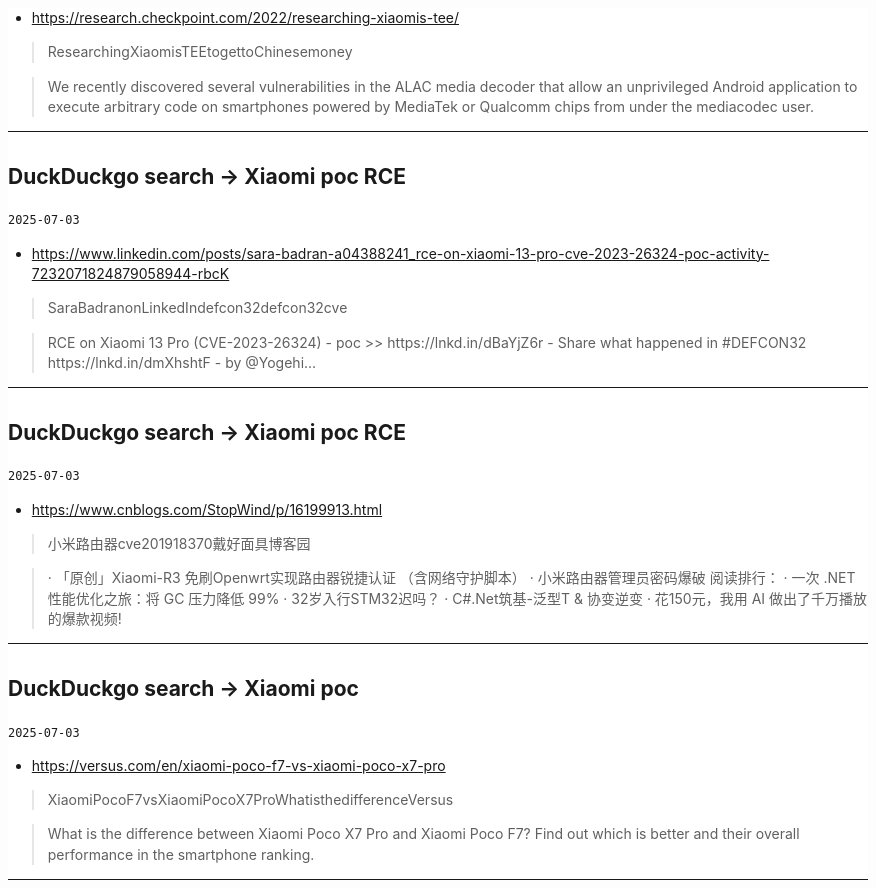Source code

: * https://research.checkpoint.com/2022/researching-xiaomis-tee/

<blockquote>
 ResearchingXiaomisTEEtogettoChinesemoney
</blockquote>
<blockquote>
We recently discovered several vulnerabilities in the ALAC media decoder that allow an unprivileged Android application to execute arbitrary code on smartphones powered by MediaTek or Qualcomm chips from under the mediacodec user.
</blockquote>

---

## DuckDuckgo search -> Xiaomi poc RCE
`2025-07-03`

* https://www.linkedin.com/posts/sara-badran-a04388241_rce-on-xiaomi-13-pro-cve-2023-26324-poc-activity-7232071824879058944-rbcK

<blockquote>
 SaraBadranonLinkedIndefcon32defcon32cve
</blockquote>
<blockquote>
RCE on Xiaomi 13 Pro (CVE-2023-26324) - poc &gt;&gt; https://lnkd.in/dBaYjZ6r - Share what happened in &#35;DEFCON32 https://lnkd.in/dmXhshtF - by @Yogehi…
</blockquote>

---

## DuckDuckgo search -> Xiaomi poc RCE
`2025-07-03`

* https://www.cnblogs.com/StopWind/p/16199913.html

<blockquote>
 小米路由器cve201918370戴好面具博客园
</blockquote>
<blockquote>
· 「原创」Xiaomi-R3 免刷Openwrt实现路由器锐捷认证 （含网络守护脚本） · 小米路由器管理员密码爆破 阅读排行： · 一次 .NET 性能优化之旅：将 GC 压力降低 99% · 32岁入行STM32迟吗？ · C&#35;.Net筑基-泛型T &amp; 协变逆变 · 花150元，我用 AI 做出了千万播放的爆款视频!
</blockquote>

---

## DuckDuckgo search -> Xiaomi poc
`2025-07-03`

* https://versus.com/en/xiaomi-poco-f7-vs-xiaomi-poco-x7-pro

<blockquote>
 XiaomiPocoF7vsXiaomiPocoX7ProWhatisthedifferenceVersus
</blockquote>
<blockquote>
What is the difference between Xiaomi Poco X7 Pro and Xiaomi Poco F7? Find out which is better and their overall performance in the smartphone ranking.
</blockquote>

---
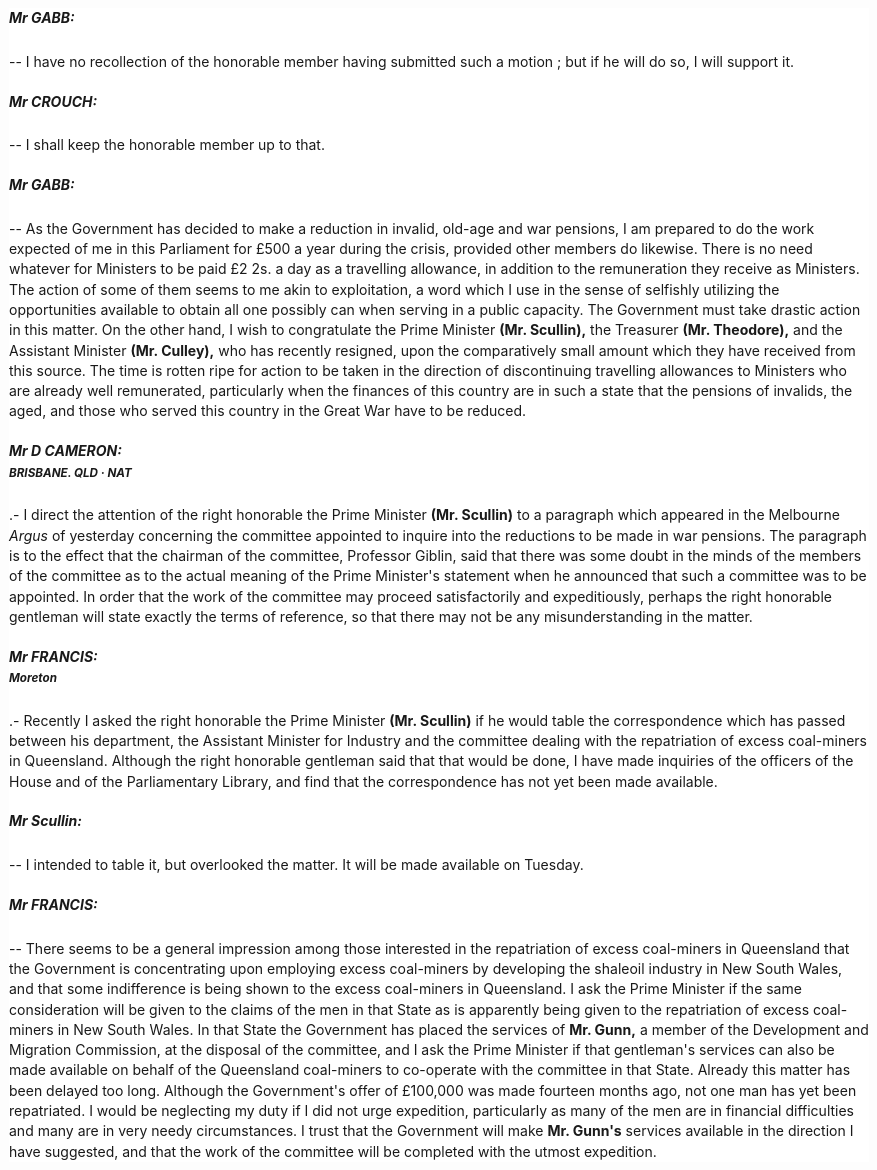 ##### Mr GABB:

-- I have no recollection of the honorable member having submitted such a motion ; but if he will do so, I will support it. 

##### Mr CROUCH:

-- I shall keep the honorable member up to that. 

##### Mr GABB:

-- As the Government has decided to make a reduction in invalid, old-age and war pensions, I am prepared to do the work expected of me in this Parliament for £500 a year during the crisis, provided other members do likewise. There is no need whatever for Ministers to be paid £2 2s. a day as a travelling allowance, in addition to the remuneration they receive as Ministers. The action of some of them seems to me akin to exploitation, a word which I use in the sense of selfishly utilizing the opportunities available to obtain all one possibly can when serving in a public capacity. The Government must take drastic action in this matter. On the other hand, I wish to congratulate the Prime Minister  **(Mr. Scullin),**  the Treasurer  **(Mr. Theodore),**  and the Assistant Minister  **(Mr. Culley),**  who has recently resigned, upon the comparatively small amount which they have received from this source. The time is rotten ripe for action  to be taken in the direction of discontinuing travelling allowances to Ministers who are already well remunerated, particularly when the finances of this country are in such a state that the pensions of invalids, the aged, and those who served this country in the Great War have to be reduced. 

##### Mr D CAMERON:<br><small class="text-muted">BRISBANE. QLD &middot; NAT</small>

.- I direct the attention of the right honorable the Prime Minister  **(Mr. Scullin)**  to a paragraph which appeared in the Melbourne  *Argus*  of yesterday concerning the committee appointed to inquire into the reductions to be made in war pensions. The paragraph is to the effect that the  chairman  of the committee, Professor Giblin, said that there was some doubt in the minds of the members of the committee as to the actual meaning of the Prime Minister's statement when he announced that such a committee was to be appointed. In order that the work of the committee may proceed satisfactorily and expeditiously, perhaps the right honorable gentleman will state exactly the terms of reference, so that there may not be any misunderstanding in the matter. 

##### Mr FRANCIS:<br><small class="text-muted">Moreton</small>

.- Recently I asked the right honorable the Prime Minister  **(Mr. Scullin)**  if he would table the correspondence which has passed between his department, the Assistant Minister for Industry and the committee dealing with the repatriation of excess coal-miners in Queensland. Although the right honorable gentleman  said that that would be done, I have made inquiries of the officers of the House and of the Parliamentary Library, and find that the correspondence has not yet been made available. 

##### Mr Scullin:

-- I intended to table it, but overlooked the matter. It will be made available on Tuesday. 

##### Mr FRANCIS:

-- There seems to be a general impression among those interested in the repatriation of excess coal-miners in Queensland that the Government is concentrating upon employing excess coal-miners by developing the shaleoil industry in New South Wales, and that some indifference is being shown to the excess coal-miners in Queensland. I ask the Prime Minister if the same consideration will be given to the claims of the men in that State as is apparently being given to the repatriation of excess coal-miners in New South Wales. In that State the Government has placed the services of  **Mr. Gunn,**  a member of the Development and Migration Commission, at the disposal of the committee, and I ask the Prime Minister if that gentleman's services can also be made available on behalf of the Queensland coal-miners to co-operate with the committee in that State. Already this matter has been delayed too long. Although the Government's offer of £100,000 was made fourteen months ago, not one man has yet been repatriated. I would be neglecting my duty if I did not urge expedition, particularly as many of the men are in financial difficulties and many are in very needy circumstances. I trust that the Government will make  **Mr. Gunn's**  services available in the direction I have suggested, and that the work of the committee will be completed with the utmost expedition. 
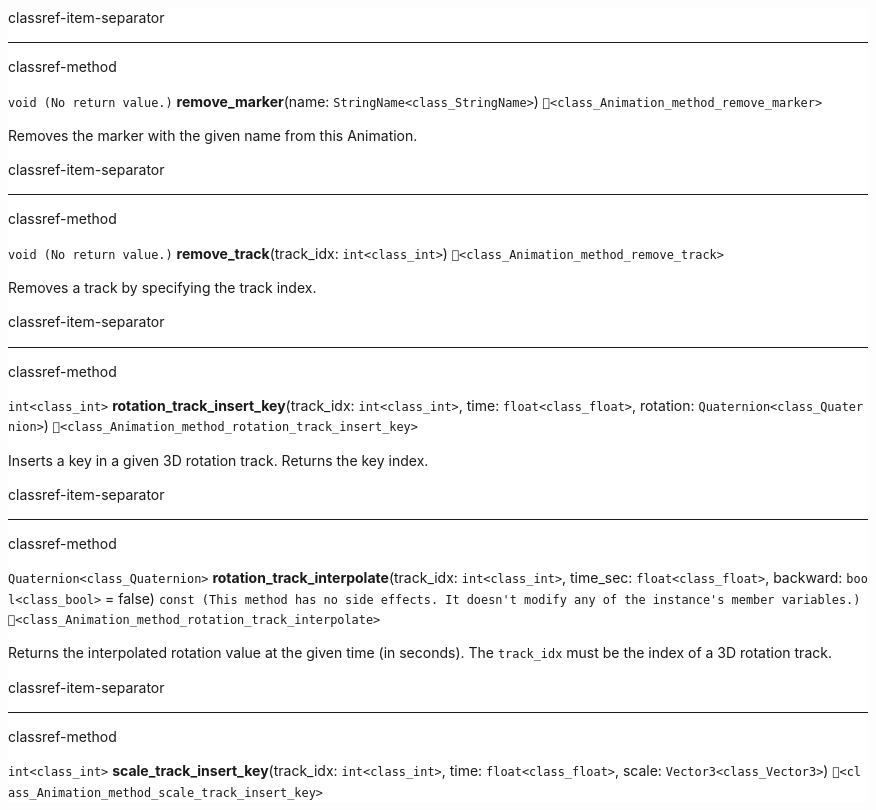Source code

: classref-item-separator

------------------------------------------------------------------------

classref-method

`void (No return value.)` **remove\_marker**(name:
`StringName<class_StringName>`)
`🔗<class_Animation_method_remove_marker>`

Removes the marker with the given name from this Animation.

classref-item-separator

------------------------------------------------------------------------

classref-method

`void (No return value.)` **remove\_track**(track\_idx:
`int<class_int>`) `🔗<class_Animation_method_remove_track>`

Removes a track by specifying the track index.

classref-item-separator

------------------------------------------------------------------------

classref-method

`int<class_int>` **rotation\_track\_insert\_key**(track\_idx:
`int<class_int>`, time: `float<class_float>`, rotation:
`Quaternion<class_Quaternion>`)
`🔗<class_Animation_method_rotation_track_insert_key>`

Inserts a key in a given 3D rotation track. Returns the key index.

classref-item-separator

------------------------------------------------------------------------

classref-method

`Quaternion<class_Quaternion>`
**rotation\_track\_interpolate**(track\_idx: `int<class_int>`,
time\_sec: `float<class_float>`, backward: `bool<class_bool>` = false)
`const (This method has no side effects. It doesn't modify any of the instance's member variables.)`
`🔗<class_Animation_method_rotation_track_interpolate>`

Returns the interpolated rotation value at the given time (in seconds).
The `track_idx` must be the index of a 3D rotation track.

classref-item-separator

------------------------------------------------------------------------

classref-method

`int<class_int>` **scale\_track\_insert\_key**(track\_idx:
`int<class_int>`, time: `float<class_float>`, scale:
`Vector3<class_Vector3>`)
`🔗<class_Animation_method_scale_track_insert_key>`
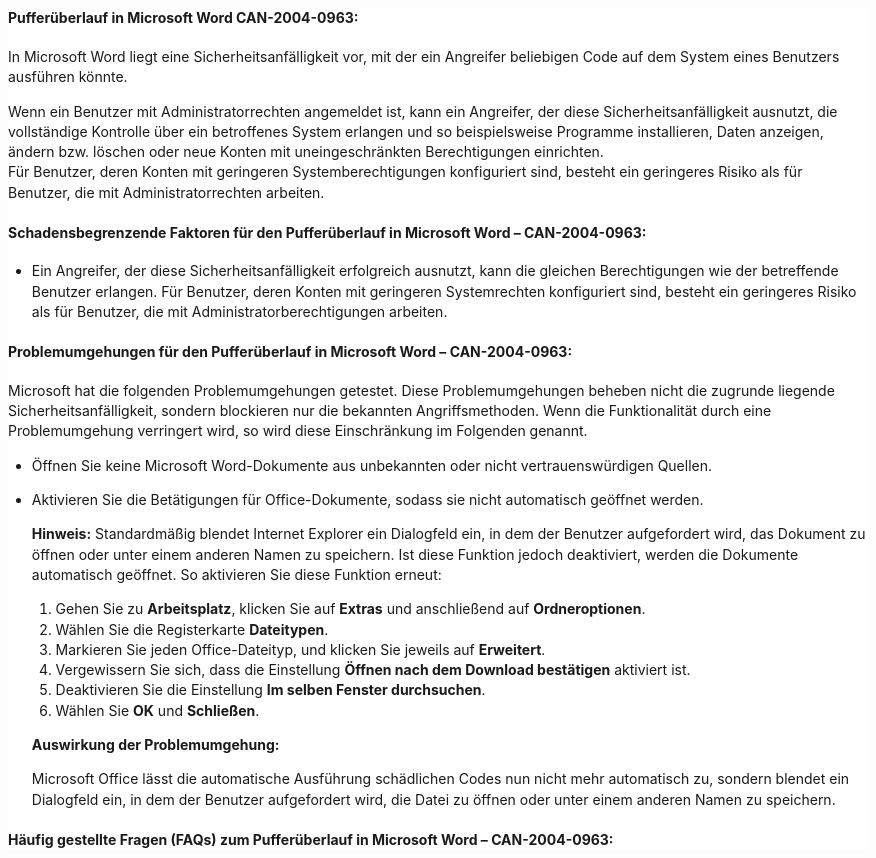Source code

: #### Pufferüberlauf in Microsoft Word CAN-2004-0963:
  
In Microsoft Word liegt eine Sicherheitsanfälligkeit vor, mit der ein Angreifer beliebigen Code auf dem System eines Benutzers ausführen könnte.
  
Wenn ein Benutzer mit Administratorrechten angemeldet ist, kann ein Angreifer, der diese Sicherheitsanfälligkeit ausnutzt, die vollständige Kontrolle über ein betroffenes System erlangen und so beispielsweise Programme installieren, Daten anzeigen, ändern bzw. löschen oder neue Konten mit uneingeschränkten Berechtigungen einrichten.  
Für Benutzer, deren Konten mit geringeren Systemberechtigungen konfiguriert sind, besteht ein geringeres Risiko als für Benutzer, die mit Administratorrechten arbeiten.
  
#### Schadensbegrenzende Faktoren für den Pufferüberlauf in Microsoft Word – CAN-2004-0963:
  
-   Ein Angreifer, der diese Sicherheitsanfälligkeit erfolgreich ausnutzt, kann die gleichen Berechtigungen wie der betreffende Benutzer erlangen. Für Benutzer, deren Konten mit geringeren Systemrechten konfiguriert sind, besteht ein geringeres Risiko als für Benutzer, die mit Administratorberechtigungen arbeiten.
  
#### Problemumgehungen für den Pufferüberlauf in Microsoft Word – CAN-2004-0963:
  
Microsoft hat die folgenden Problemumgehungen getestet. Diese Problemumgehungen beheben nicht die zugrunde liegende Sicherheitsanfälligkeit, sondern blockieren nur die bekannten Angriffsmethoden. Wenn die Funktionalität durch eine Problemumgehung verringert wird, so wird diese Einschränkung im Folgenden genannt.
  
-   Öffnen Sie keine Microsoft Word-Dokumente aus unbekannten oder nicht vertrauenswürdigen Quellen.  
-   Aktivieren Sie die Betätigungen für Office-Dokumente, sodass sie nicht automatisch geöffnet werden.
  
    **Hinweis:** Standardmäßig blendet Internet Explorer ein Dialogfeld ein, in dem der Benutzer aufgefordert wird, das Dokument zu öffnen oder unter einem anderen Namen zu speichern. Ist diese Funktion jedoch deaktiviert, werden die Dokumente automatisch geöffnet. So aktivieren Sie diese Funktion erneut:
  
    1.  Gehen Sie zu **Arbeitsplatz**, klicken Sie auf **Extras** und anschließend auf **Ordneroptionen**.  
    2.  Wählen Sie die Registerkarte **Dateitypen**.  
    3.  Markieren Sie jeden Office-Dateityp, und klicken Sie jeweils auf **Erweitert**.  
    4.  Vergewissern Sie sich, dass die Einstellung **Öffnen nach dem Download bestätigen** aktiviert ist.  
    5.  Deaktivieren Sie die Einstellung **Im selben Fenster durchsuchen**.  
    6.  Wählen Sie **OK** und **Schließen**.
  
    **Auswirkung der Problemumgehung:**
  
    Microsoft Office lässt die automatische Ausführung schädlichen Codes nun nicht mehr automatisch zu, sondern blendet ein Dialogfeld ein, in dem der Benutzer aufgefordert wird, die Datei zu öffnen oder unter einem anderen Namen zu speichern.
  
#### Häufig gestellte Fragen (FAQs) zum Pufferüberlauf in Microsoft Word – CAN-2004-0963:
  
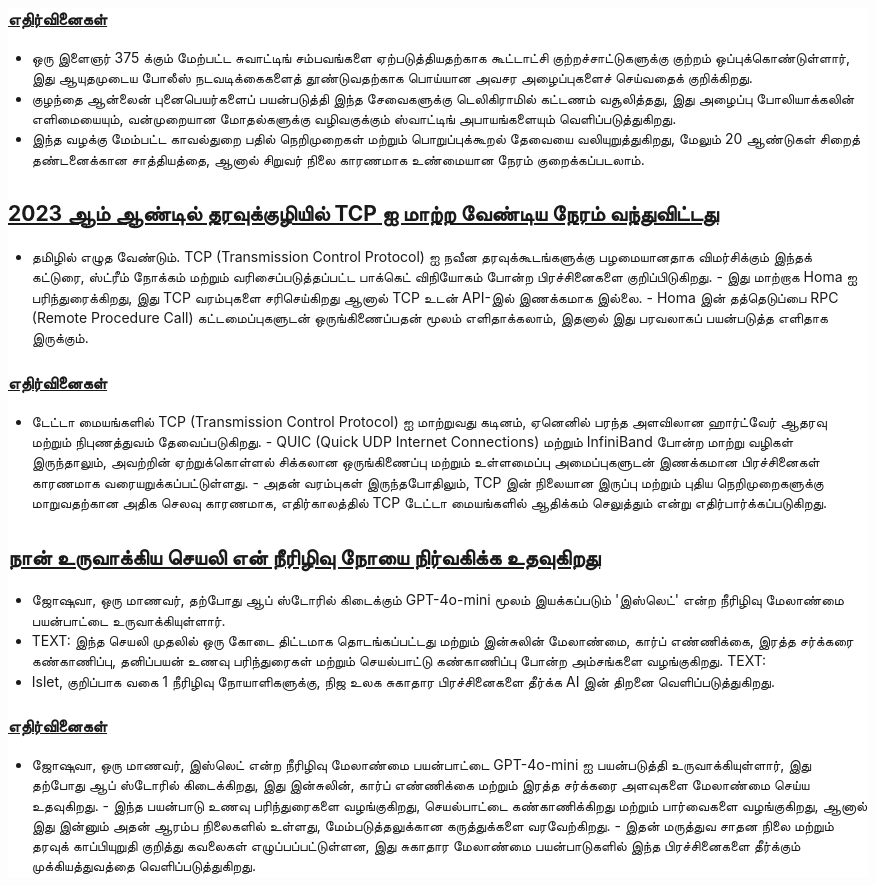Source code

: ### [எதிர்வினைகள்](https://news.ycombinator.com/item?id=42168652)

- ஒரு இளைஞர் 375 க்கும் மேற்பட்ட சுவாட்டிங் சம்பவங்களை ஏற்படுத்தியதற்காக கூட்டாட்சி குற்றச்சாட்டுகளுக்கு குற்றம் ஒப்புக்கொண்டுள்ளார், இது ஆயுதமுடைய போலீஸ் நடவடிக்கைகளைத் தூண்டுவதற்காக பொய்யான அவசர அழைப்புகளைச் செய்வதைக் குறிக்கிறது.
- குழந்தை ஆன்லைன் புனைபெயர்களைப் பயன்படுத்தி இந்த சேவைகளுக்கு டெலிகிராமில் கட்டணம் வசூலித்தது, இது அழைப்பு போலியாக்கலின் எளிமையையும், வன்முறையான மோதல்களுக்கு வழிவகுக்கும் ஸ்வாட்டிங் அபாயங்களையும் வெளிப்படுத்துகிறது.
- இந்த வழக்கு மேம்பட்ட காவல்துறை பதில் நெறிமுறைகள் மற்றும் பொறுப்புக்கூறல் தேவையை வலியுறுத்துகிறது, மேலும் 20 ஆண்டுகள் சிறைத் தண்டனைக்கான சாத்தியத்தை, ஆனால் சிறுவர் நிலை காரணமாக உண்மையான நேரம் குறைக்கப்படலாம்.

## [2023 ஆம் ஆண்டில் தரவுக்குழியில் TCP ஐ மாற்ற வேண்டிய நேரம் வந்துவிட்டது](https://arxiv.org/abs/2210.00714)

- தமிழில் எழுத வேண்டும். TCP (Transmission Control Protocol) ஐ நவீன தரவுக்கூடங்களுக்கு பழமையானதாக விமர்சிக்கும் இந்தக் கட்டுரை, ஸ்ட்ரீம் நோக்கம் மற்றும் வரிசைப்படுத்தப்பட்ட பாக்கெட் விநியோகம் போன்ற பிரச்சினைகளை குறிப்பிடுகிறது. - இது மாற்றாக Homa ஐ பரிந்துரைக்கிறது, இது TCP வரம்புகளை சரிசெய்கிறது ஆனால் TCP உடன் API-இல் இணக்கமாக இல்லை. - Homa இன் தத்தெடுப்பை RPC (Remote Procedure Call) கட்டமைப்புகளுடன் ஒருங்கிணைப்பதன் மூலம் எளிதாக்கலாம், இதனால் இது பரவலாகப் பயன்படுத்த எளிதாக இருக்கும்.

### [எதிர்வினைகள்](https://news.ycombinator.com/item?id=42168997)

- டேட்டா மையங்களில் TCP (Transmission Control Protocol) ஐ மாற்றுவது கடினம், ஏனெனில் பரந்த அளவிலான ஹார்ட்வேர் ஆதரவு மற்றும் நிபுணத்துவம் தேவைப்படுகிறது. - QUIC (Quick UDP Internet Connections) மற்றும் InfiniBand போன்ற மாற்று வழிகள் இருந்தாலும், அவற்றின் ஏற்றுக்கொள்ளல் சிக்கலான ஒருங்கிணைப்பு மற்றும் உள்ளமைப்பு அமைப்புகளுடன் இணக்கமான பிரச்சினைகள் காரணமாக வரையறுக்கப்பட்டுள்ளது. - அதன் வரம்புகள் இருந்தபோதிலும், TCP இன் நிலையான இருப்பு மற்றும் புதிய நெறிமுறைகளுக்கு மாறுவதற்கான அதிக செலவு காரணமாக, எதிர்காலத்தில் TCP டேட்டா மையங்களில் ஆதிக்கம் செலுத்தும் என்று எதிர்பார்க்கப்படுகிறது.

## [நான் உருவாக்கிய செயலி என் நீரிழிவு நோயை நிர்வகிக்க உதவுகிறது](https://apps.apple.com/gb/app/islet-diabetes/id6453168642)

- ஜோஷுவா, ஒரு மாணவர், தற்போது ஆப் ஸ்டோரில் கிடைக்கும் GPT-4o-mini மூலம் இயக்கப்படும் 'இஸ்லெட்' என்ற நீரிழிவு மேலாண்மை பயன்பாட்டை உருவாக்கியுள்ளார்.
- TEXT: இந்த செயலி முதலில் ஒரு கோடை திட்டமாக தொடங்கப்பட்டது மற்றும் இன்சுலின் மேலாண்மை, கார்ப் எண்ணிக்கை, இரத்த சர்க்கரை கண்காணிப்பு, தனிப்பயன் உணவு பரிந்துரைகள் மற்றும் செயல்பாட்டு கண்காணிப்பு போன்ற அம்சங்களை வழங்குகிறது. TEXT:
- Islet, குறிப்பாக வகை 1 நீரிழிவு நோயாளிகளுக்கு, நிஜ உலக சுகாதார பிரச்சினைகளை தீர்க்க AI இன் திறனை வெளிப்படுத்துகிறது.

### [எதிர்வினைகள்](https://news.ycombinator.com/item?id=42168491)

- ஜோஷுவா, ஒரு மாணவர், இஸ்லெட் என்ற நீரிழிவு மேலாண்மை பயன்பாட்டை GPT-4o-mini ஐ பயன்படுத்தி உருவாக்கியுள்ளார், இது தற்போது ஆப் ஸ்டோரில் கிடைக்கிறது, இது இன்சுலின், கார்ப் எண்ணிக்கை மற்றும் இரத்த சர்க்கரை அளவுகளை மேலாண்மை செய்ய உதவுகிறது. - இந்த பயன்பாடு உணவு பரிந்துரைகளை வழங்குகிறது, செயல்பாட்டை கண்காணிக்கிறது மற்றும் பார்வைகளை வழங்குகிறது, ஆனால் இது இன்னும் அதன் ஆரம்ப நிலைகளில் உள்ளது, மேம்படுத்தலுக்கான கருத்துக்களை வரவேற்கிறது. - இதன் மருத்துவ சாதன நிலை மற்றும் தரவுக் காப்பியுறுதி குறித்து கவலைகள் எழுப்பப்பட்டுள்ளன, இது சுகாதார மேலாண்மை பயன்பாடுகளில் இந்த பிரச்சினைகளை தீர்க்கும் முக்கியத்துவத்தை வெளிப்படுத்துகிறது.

※ ※ ※

▸ **Job**:
Copy out everything in the entries above from the line containing "-- I shall keep" down to the line containing "##### Mr D CAMERON:<br><small", including both of those lines.

▸ **Solution to this task**:
-- I shall keep the honorable member up to that. 

##### Mr GABB:

-- As the Government has decided to make a reduction in invalid, old-age and war pensions, I am prepared to do the work expected of me in this Parliament for £500 a year during the crisis, provided other members do likewise. There is no need whatever for Ministers to be paid £2 2s. a day as a travelling allowance, in addition to the remuneration they receive as Ministers. The action of some of them seems to me akin to exploitation, a word which I use in the sense of selfishly utilizing the opportunities available to obtain all one possibly can when serving in a public capacity. The Government must take drastic action in this matter. On the other hand, I wish to congratulate the Prime Minister  **(Mr. Scullin),**  the Treasurer  **(Mr. Theodore),**  and the Assistant Minister  **(Mr. Culley),**  who has recently resigned, upon the comparatively small amount which they have received from this source. The time is rotten ripe for action  to be taken in the direction of discontinuing travelling allowances to Ministers who are already well remunerated, particularly when the finances of this country are in such a state that the pensions of invalids, the aged, and those who served this country in the Great War have to be reduced. 

##### Mr D CAMERON:<br><small class="text-muted">BRISBANE. QLD &middot; NAT</small>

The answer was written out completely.